Alaska Native leaders seek U.S. attorney general’s help to fight rural crime

Police are scarce or absent in many rural Alaska communities, which have seen high rates of violent crime, especially against women.

By Yereth Rosen, Reuters May 30, 2019
1711
U.S. Attorney General William Barr on as Julie Roberts-Hyslop, a tribal leader from the Athabascan village of Tanana speaks during a Department of Justice roundtable with Alaska native leaders in Anchorage, Alaska, U.S., May 29, 2019. (Yereth Rosen / Reuters)

ANCHORAGE, Alaska — U.S. Attorney General William Barr on Wednesday promised Alaska Native leaders he would work to strengthen law enforcement in the state’s rural areas hit by alarmingly high rates of violent crime.

Alaska Native leaders say police protection is scarce in their communities.

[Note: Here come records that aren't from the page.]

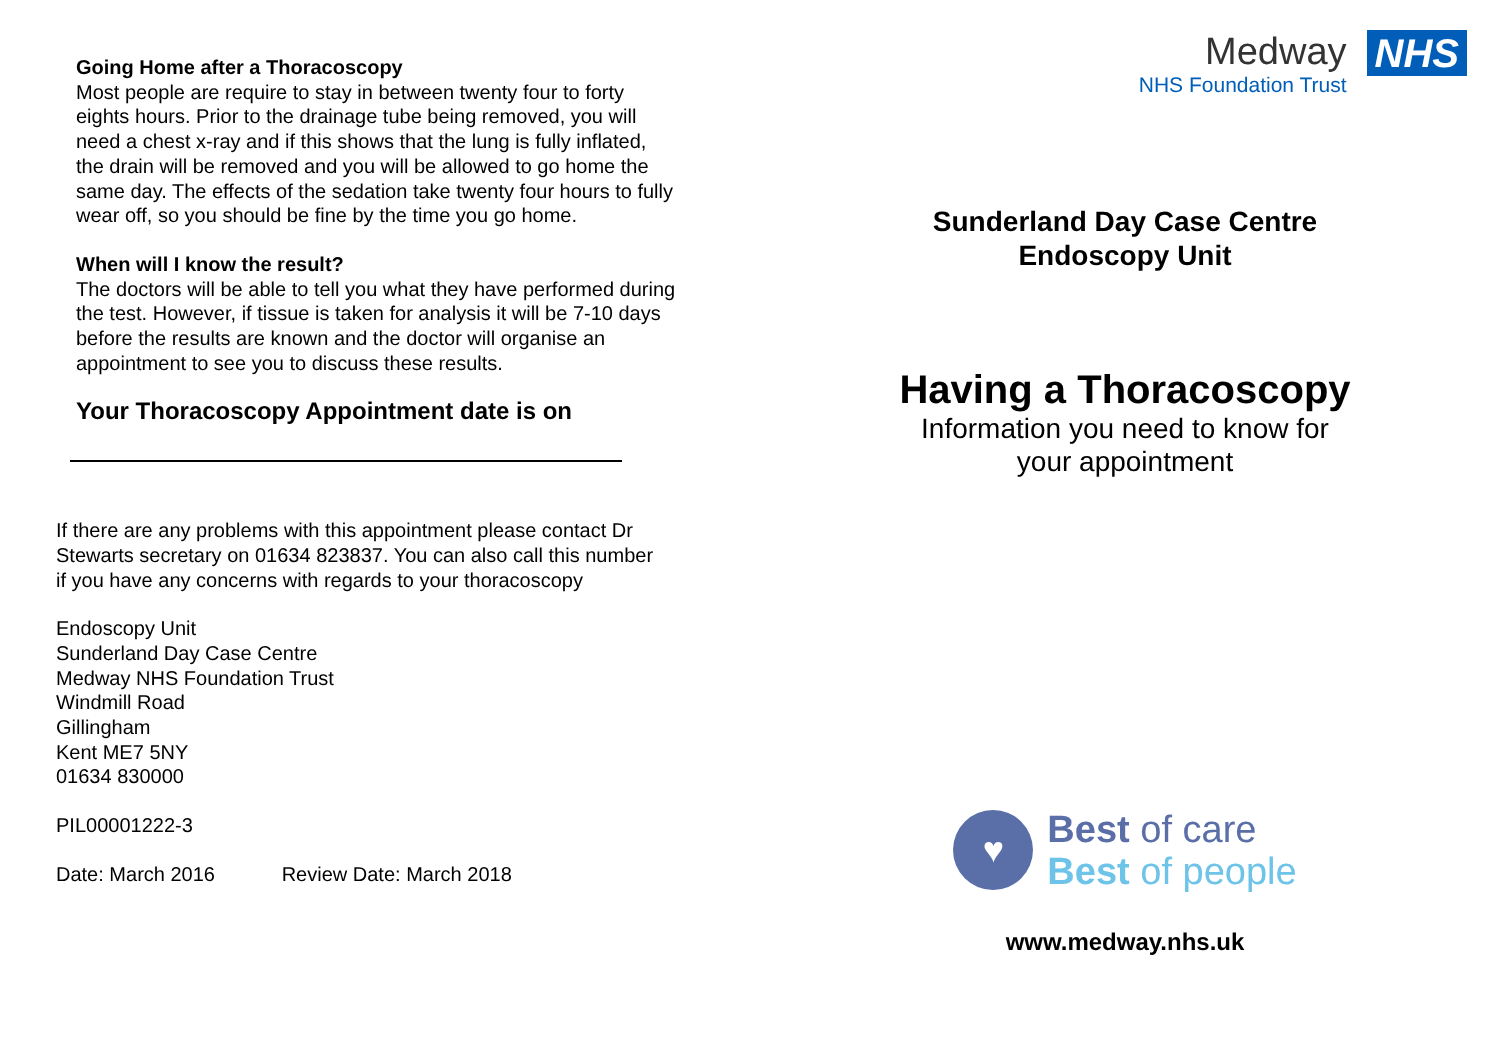Going Home after a Thoracoscopy
Most people are require to stay in between twenty four to forty eights hours. Prior to the drainage tube being removed, you will need a chest x-ray and if this shows that the lung is fully inflated, the drain will be removed and you will be allowed to go home the same day. The effects of the sedation take twenty four hours to fully wear off, so you should be fine by the time you go home.
When will I know the result?
The doctors will be able to tell you what they have performed during the test. However, if tissue is taken for analysis it will be 7-10 days before the results are known and the doctor will organise an appointment to see you to discuss these results.
Your Thoracoscopy Appointment date is on
If there are any problems with this appointment please contact Dr Stewarts secretary on 01634 823837. You can also call this number if you have any concerns with regards to your thoracoscopy
Endoscopy Unit
Sunderland Day Case Centre
Medway NHS Foundation Trust
Windmill Road
Gillingham
Kent ME7 5NY
01634 830000
PIL00001222-3
Date: March 2016 Review Date: March 2018
Medway
NHS Foundation Trust
NHS
Sunderland Day Case Centre
Endoscopy Unit
Having a Thoracoscopy
Information you need to know for
your appointment
♥
Best of care
Best of people
www.medway.nhs.uk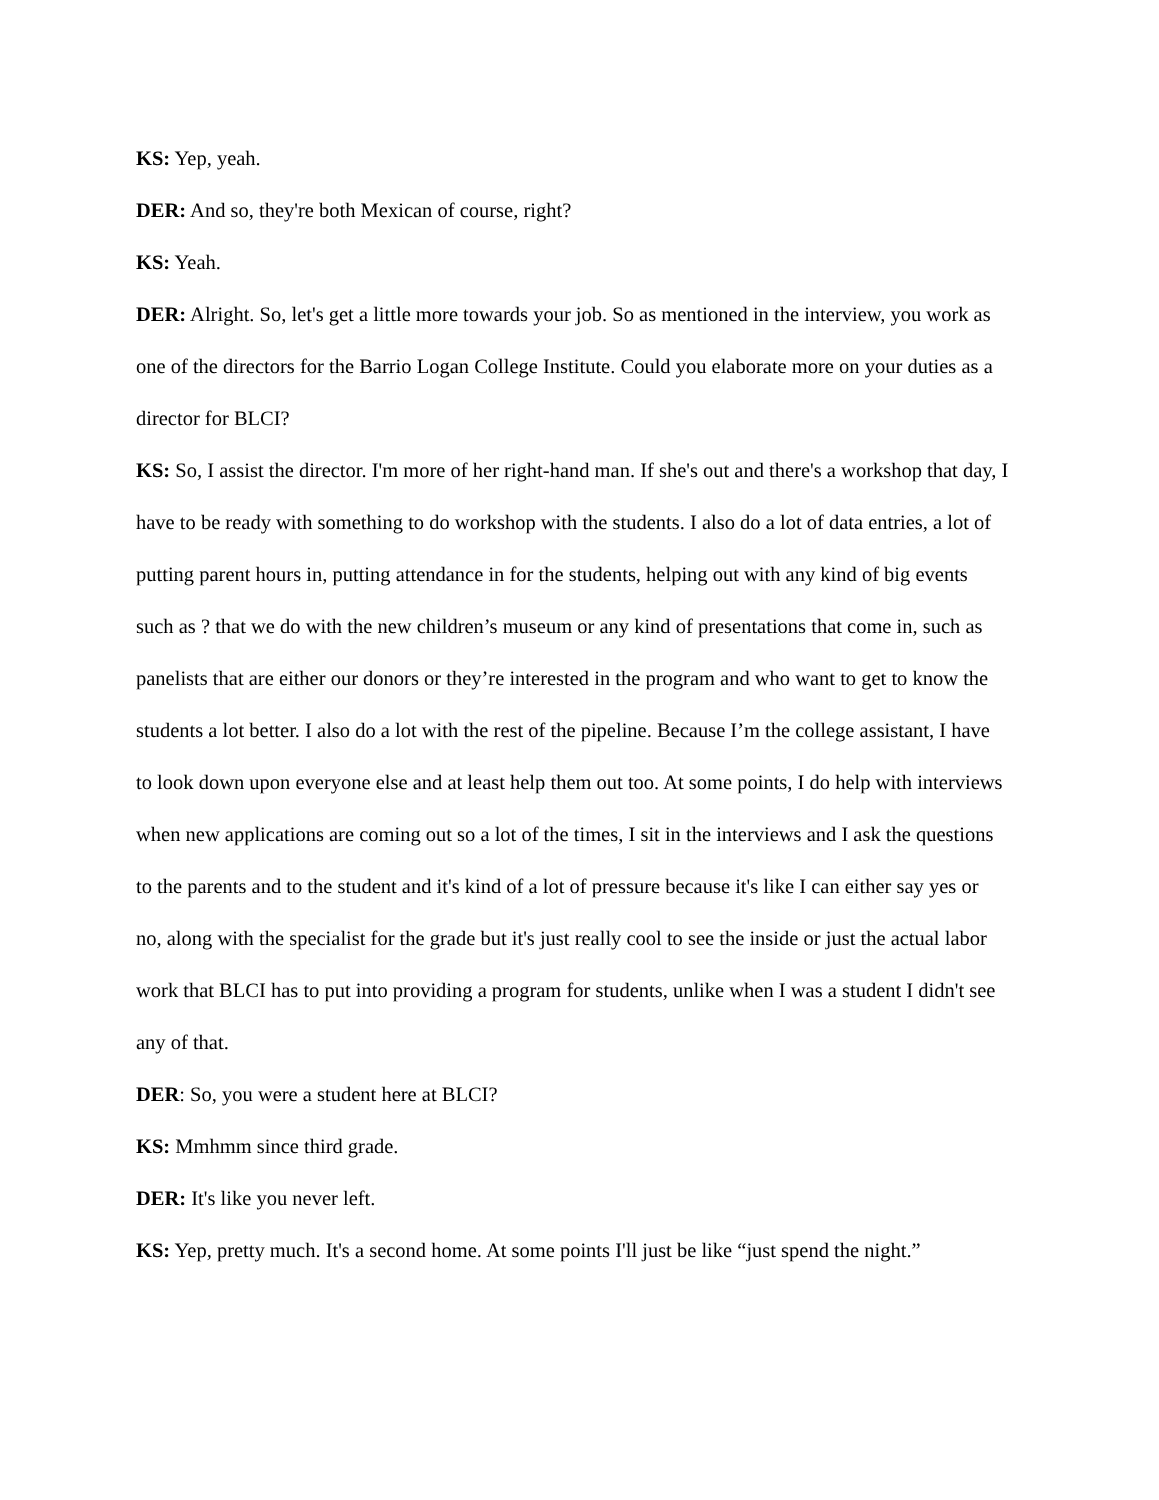KS: Yep, yeah.
DER: And so, they're both Mexican of course, right?
KS: Yeah.
DER: Alright. So, let's get a little more towards your job. So as mentioned in the interview, you work as one of the directors for the Barrio Logan College Institute. Could you elaborate more on your duties as a director for BLCI?
KS: So, I assist the director. I'm more of her right-hand man. If she's out and there's a workshop that day, I have to be ready with something to do workshop with the students. I also do a lot of data entries, a lot of putting parent hours in, putting attendance in for the students, helping out with any kind of big events such as ? that we do with the new children’s museum or any kind of presentations that come in, such as panelists that are either our donors or they’re interested in the program and who want to get to know the students a lot better. I also do a lot with the rest of the pipeline. Because I’m the college assistant, I have to look down upon everyone else and at least help them out too. At some points, I do help with interviews when new applications are coming out so a lot of the times, I sit in the interviews and I ask the questions to the parents and to the student and it's kind of a lot of pressure because it's like I can either say yes or no, along with the specialist for the grade but it's just really cool to see the inside or just the actual labor work that BLCI has to put into providing a program for students, unlike when I was a student I didn't see any of that.
DER: So, you were a student here at BLCI?
KS: Mmhmm since third grade.
DER: It's like you never left.
KS: Yep, pretty much. It's a second home. At some points I'll just be like “just spend the night.”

“I’ve always been mindful that it’s the responsibility of the attorney general to serve all the people of the United States, in every state, in every community,” Barr said at the meeting in Anchorage.

“I’ve always thought it was critical that our legal system work for every American and that no one is left out of that.”

The meeting was held on the day U.S. Special Counsel Robert Mueller appeared before reporters in Washington at the Department of Justice, which Barr oversees, to discuss his investigation of Russian interference in the 2016 election.

Barr, who faces criticism from Democrats for his decision to clear President Donald Trump, a Republican, of criminal obstruction of justice after Mueller wrapped up his effort, is leading a review of the origins of the Russia investigation.

The topic of the investigation did not come up at Barr’s meeting in Alaska and he took no questions from reporters.

Barr’s trip fulfilled a promise given months ago to Alaska’s two U.S. senators, who had pressed the attorney general to visit the northernmost U.S. state and its crime-plagued rural areas.

From Anchorage, Barr was set to travel on Thursday to Galena, an Athabascan village on the Yukon River, and on Friday to Bethel, a Yup’ik hub community in southwestern Alaska, and to a smaller Yup’ik village nearby.

Though Alaska Natives make up about a fifth of the state population, Native women account for more than half of the victims of reported sexual assaults, state reports show.

“The statistics speak for themselves,” said Leonard Wallner of Chugiachmiut, a consortium of tribes in the Prince William Sound and Gulf of Alaska area.

Cases of domestic violence were 10 times the national average, and those of sexual assault were 12 times the national average, he added.

“Public safety is non-existent in many Alaska Native villages,” Wallner said.

The Native leaders, who met Barr at the headquarters of the Alaska Native Tribal Health Consortium, also blasted state budget cuts they said would put Alaska Natives at risk.